Chinese buyers are also increasingly looking to secure stock from non-US destinations in order to avoid potential tariff shocks, we were told. But Australian and New Zealand producers may only have a little while to secure these deals.
“We believe this is a window of opportunity,” Verry said. “I can’t tell you how long that will be. It could be three years, maybe three months, but it’s probably going to be longer.”
But differences in business culture may impact how well ANZ companies take advantage. “China moves very fast – they would bring a new product online really quickly, and as a consequence, they want ingredients and sourcing information really, really quickly,” Verry explained.
“So we’ve been given three weeks to go from scratch to find a supplier and lock in supply for farmers’ and cheddar cheese for the food manufacturing company that we’re talking to. It’s just three weeks – that’s all."

“The problem is that Australian businesses typically move a lot slower than that. They have a lot more red tape and departmental ticks to go through, so I’d say that that’s the biggest challenge for Australian New Zealand producers. They are a lot more methodical, and that’s driven by the domestic market. The domestic market doesn’t really change that much, but the Chinese market changes really, really quickly.
And that’s driven by festivals, too – in China, there are hundreds of festivals that vary across the regions, but each major one is tied with specific foods. “There is a whole range of foods associated with festivals, so they’re constantly evolving and bringing new product line into the shops and then trying to outdo their competitors, which is a challenge for producers in Australia who like certainty.”

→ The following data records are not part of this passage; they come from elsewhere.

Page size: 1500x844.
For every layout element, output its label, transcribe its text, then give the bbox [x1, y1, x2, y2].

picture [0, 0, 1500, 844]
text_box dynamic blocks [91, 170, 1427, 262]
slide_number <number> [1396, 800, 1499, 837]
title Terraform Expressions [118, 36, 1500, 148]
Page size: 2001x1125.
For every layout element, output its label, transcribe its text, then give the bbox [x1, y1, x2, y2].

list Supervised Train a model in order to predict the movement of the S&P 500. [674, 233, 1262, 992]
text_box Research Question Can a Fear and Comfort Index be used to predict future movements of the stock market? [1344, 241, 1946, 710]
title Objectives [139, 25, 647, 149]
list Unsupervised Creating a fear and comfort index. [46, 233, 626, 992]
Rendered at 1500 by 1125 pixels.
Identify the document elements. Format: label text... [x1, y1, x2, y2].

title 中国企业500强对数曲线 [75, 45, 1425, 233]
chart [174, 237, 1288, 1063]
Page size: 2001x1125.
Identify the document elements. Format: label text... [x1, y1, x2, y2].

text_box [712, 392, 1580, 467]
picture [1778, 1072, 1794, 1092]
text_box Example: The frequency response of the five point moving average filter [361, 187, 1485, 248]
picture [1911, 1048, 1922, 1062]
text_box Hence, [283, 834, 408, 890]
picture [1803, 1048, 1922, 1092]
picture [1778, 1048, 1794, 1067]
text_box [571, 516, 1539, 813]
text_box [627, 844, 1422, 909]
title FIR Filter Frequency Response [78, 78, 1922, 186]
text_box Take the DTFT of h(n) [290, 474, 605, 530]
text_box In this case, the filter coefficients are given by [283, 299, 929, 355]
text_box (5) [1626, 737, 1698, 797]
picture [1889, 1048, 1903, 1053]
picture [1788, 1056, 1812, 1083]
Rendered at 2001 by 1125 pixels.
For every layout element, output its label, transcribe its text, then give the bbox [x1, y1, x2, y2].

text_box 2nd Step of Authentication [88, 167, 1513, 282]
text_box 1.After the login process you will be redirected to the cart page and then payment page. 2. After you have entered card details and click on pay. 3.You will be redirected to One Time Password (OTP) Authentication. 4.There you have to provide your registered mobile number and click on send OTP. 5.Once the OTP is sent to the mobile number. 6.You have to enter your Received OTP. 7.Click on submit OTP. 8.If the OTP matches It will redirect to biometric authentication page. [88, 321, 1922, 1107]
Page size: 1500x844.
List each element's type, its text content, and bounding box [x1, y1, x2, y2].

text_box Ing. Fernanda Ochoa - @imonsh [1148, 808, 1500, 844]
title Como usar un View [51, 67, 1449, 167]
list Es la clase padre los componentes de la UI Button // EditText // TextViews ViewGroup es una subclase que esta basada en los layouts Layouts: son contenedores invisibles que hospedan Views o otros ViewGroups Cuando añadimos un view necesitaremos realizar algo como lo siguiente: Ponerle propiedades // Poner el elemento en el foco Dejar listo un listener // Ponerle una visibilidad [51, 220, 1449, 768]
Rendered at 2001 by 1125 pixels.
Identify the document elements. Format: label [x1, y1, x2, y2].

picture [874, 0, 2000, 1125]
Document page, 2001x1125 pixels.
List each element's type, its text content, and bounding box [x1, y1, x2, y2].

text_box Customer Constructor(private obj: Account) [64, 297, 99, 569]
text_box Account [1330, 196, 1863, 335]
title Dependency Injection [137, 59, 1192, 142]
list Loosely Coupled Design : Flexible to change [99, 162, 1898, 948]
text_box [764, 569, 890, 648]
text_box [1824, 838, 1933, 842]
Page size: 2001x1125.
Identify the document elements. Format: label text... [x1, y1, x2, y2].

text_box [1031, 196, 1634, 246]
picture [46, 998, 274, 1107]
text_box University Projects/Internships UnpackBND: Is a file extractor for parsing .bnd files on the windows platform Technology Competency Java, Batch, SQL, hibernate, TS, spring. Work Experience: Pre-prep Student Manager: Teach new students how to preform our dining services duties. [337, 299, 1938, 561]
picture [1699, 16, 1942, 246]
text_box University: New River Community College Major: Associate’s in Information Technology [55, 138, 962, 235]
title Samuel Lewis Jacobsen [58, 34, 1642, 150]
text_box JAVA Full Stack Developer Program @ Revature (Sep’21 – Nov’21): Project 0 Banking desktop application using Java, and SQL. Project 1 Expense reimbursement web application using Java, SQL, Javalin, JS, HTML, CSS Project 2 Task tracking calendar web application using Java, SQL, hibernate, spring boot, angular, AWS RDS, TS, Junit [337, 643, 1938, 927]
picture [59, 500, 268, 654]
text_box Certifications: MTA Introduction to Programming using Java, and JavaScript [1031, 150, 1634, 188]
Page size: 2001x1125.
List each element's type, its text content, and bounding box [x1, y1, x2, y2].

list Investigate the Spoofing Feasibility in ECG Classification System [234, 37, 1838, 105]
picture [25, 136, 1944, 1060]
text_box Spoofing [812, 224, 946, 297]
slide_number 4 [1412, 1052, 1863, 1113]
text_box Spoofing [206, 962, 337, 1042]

Within dairy, the major opportunities are in butter, cheese and cream. In butter, ANZ producers face stiff competition from European and Irish producers, but the shorter supply chain Down Under and more favorable trade relationships gives ANZ companies an edge currently, according to Verry.
“One of the food manufacturers’ pictures that we’re dealing with is the biggest frozen cake producer in China,” the Peloris MD said. “Last year they used 15,000 tonnes of whipping cream. [Recently,] they’ve asked us to source 5,000 tonnes. There’s an example of the opportunity.
“We believe that this is just perfect timing to motivate and galvanize the exporters or food producers of Australia and New Zealand to take advantage of the situation as it’s panned out.”
US president Donald Trump is expected to review Chinese tariffs around August 12, 2025 when a temporary tariff pause is set to end.
But a key legal challenge on the entire US tariff framework is also being heard on July 31, 2025, which can also influence the outcome of future trade restrictions.
This leaves global dairy exporters looking to lock in deals with China just over a month to do so – assuming no changes to US-China tariffs are announced in the meantime.